### Tarefa proposta
Devolva na íntegra, sem qualquer alteração, o texto sobre a Suprema Corte de Israel.

### Texto da página
----

A Suprema Corte de Israel persiste independente. A Lei Básica: Dignidade Humana e Liberdade também. Diariamente, cidadãos e cidadãs batem às portas do Tribunal vindicando direitos constitucionais. Fazem isso mesmo não havendo uma Constituição formal no país. Elas simplesmente acreditam. Por isso, seguem adiante.
A necessidade do povo gozar direitos constitucionais muitas vezes não é reconhecida em pedaços de papéis. Ela pode não estar escrita. Mas é sentida. Somos seres emocionais. Negligenciar isso é recusar a nossa própria humanidade.
Se, dos penhascos secos da Judeia, o tirocínio humano fez nascer um carpete verdejante de prosperidade tal como montanhas de leite e mel, a decisão da Suprema Corte de Israel, em 1995, reconhecendo sua competência para aferir a constitucionalidade de leis, abriu espaço para o florescimento de uma cultura verdadeira de reconhecimento de direitos essenciais a todas as pessoas.

----

### Dados brutos
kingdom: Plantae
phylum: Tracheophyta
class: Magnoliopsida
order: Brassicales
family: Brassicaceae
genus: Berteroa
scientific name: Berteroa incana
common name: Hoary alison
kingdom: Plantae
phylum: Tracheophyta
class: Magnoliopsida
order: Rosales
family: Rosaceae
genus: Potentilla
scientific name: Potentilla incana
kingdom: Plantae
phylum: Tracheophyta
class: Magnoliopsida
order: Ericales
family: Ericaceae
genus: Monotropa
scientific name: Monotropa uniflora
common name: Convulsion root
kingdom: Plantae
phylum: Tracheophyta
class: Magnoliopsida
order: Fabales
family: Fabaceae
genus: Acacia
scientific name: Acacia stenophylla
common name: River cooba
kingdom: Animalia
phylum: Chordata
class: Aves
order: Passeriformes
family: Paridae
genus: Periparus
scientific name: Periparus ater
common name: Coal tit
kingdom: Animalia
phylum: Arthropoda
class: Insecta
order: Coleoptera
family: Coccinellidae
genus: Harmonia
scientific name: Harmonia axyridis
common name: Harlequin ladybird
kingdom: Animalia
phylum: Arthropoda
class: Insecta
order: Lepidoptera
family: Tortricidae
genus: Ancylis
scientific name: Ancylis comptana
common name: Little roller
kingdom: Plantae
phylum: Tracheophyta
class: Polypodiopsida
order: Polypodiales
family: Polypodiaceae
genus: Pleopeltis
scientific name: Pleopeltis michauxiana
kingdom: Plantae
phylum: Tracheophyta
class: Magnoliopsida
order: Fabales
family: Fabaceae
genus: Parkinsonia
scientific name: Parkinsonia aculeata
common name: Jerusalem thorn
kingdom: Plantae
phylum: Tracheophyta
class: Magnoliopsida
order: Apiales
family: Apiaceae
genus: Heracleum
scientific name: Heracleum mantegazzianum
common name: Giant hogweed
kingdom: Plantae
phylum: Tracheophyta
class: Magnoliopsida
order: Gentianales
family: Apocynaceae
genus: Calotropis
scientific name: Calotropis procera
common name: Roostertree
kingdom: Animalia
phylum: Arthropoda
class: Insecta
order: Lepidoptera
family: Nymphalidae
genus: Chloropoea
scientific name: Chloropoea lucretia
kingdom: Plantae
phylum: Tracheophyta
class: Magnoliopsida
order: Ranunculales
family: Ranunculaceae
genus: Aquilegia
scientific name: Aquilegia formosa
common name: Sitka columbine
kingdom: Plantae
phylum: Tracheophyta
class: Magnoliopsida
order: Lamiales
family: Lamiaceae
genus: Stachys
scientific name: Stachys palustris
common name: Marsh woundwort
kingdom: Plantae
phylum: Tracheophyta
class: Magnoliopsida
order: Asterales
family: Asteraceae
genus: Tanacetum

----

### Resposta à tarefa
A Suprema Corte de Israel persiste independente. A Lei Básica: Dignidade Humana e Liberdade também. Diariamente, cidadãos e cidadãs batem às portas do Tribunal vindicando direitos constitucionais. Fazem isso mesmo não havendo uma Constituição formal no país. Elas simplesmente acreditam. Por isso, seguem adiante.
A necessidade do povo gozar direitos constitucionais muitas vezes não é reconhecida em pedaços de papéis. Ela pode não estar escrita. Mas é sentida. Somos seres emocionais. Negligenciar isso é recusar a nossa própria humanidade.
Se, dos penhascos secos da Judeia, o tirocínio humano fez nascer um carpete verdejante de prosperidade tal como montanhas de leite e mel, a decisão da Suprema Corte de Israel, em 1995, reconhecendo sua competência para aferir a constitucionalidade de leis, abriu espaço para o florescimento de uma cultura verdadeira de reconhecimento de direitos essenciais a todas as pessoas.